Overall, the trade body forecasts the global industry will still lose $11bn this year given that passenger numbers will not fully recover, taking overall net losses between 2020 and 2022 to $200bn.

While the three largest US carriers posted first-quarter losses, American, United, and Delta all expect a profitable second quarter, with United and Delta predicting profitability for the full year, despite spikes in fuel prices.

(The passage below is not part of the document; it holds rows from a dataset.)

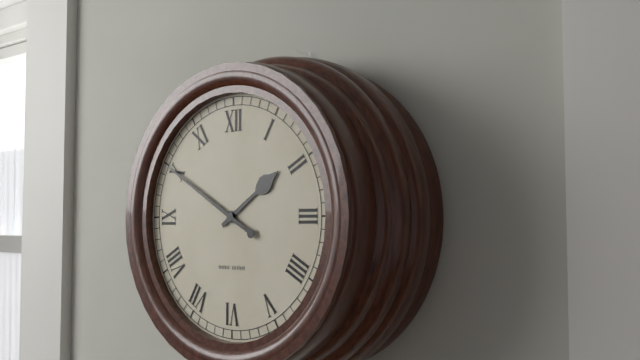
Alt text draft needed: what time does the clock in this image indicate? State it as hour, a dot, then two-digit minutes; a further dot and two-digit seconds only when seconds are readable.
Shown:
1.50
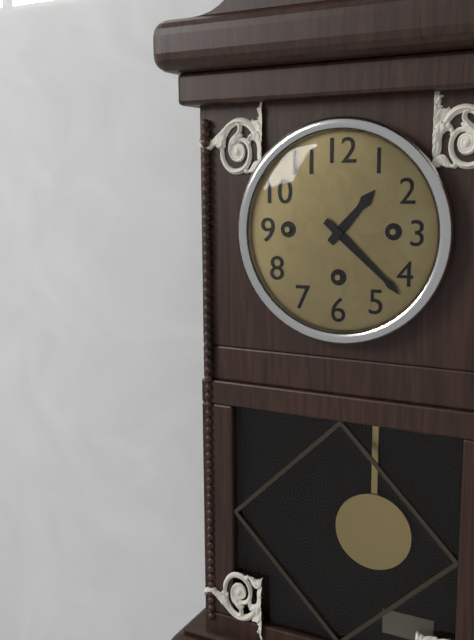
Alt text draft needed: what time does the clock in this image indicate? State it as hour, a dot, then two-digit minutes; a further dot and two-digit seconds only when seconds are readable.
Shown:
1.22
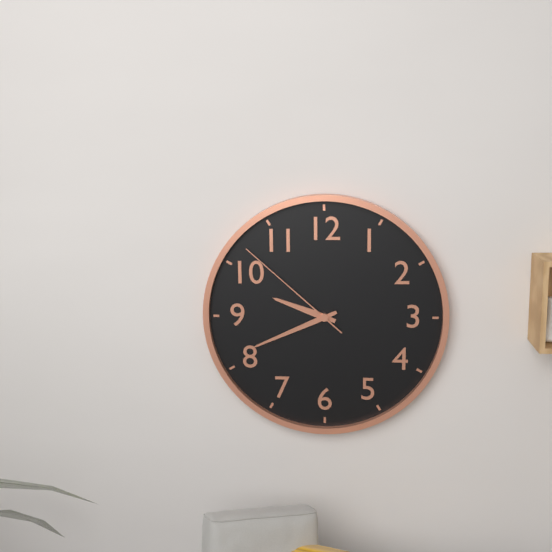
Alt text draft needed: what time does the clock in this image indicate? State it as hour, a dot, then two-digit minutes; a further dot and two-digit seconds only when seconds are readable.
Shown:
9.41.52
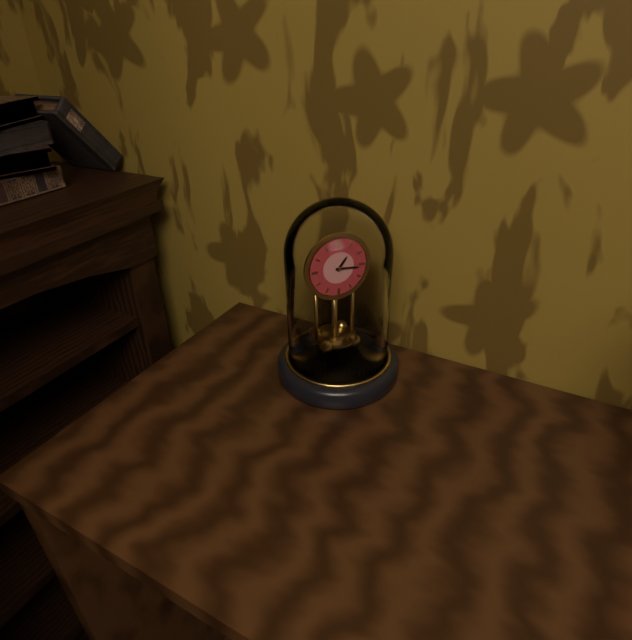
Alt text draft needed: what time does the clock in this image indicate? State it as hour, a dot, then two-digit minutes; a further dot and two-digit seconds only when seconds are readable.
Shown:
1.16
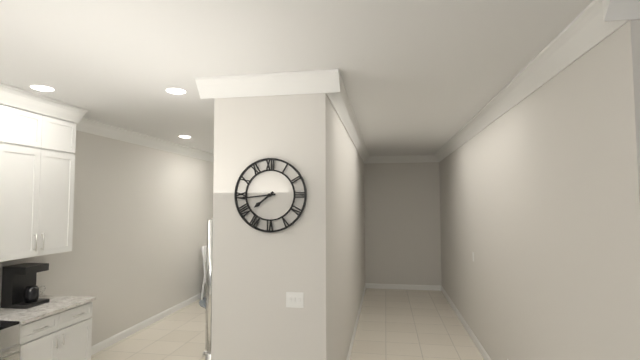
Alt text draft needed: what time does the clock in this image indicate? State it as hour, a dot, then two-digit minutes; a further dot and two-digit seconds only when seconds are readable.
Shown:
7.44
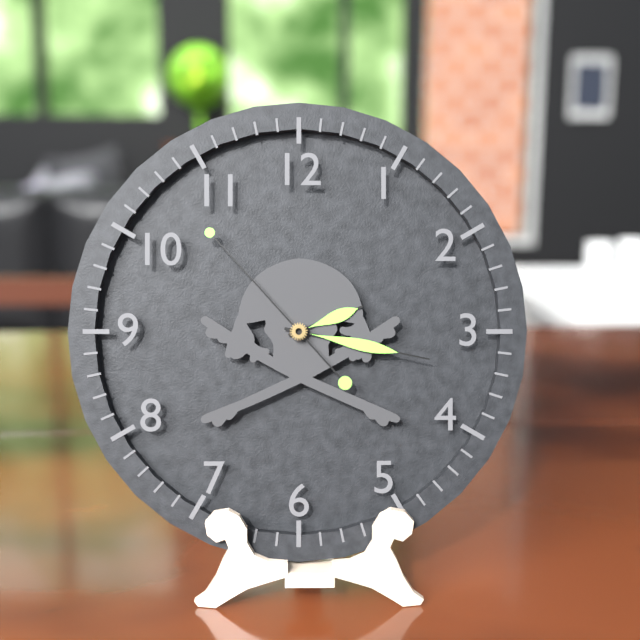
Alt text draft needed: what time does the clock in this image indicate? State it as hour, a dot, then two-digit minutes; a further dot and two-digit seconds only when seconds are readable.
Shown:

United anticipates a record quarterly profit during the current three-month period.

For many airlines in Europe, the ramp up into the peak summer season is set to mark a turning point between multibillion-euro losses and a return to profitability, regardless of the disruption.

“This is it, 2022 is the year [European] airlines get profitable again, especially short haul leisure carriers,” said Alex Irving, an aviation analyst at Bernstein.

Ryanair’s O’Leary has said he is aiming for €1bn profit in the current financial year beginning in April, while in the US some airlines first returned to profit during a spike in demand last summer.

The rebound has been driven by leisure trips and people visiting friends and family abroad, while the recovery in business travel has been slower. Still, this key profit engine for many companies has also shown signs of life. Delta said domestic corporate sales in March were 70 per cent of 2019 levels.

The travel industry’s recovery has come despite the backdrop of the Russian invasion of Ukraine and soaring inflation, and some executives question whether the surge in leisure travel is here to stay, or a one-off release from two years of pandemic restrictions.

“The return of demand is very welcome, though it is unclear whether the current surge in outbound leisure demand is sustainable,” Heathrow airport said this month.

Edmond Rose, a consultant and former airline executive, says travel had dipped during previous global slowdowns, leaving the outlook for the economy critical to the travel industry’s fortunes.

Some executives also privately question whether reports of nightmare delays could put people off booking summer travel, which would be an effective if unwelcome way to solve the overcapacity issues.

Bookings data shows there was a “relative slowdown” in ticket sales for flights leaving the UK in early April, coinciding with media reports of flight delays, says Olivier Ponti, an executive at aviation data company ForwardKeys.

“It is difficult to know if that slowdown was prompted by media reports or other factors,” he says, “or whether it’s just a temporary blip.”